“É difícil deixar toda uma vida para trás. Há momentos bons, críticos, fáceis e difíceis”. O engenheiro mecânico Jesus deixou a Venezuela há 4 anos e encontrou no Brasil uma nova oportunidade de trabalho, mas no início não foi fácil. Até chegar ao emprego em uma multinacional de São Leopoldo, Jesus, que fez intercâmbio na Europa, fala inglês fluente e tem MBA, teve que trabalhar em uma função braçal sem carteira assinada, com dinheiro contado para sobreviver.

Assim como Jesus, Mohammed e Gilda também saíram de seus países por diversos motivos. Hoje pela manhã, eles vieram ao Colégio Anchieta para compartilhar com os alunos da 2ª Série do Ensino Médio um pouco de suas vivências como migrantes. Pelo segundo ano consecutivo, os alunos participam do projeto We are all immigrants, um trabalho realizado pelas professoras do Centro de Línguas e que conta com a parceria do CIBAI (Centro ítalo Brasileiro de Assistência e Instrução as Migrações).

A abertura do evento foi feita pelo Coordenador de Pastoral do Colégio Anchieta, Pe. Gustavo Assis, que ressaltou a importância desse trabalho para a formação integral dos alunos, alinhada à preocupação da Igreja Católica em relação ao assunto.

Na ocasião, os alunos puderam conhecer mais sobre o CIBAI e sua atuação no auxílio  aos migrantes, desde a acolhida, documentação, aulas de português até inserção no mercado de trabalho e ajuda emergencial em casos de migrantes em situação de vulnerabilidade. Pe. James-Son, à frente do trabalho no Centro, contou que desde a fundação do CIBAI, mais de 250 mil migrantes foram atendidos vindos de 96 países. “Hoje a média é de 500 migrantes atendidos por mês e prestamos toda essa ajuda, pois sabemos que entrar em outra cultura não é fácil”, argumenta ele, que é haitiano.

O professor Jurandir, um dos voluntários do Centro, trouxe muitos dados para que os alunos pudessem entender a realidade desses migrantes. Segundo ele, estamos vivendo o momento de migração dos “novos rostos”, pessoas provenientes de lugares como Caribe, América do Sul, África e Ásia Meridional, que representam, só no Brasil, mais de 120 mil indivíduos (conforme estimativas do Núcleo de Pesquisa do CIBAI Migrações de maio de 2018).

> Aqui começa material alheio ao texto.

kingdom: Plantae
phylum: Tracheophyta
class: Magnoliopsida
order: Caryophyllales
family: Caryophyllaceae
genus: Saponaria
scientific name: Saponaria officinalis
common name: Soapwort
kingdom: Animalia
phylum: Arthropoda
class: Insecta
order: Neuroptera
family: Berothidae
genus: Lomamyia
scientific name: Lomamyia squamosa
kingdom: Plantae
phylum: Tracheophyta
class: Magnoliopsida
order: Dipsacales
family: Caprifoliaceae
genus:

O africano Mohammed, de Serra Leoa, destacou que aqui em Porto Alegre teve novas oportunidades e fez novos amigos, mas que a língua é uma desvantagem. Ele está fazendo aulas de português, mas no momento se comunica em inglês. “Eu amo o Brasil”, declarou. Já a engenheira industrial Gilda, que trabalha na General Motors, veio para cá em razão de uma proposta de trabalho da empresa lá. “O apoio da família é fundamental, mas aprender sobre a economia do país para o qual você vai também é importante”, ressaltou ao contar que as taxas de juros aqui são muito mais altas que na Venezuela.

Para finalizar, a professora Adriane Caldas destacou a riqueza dessa troca de experiências, idiomas e culturas. “Nos emocionamos com as histórias de vocês e enxergamos como o cuidado com o outro é fundamental, algo que o idioma deveria facilitar”, ponderou.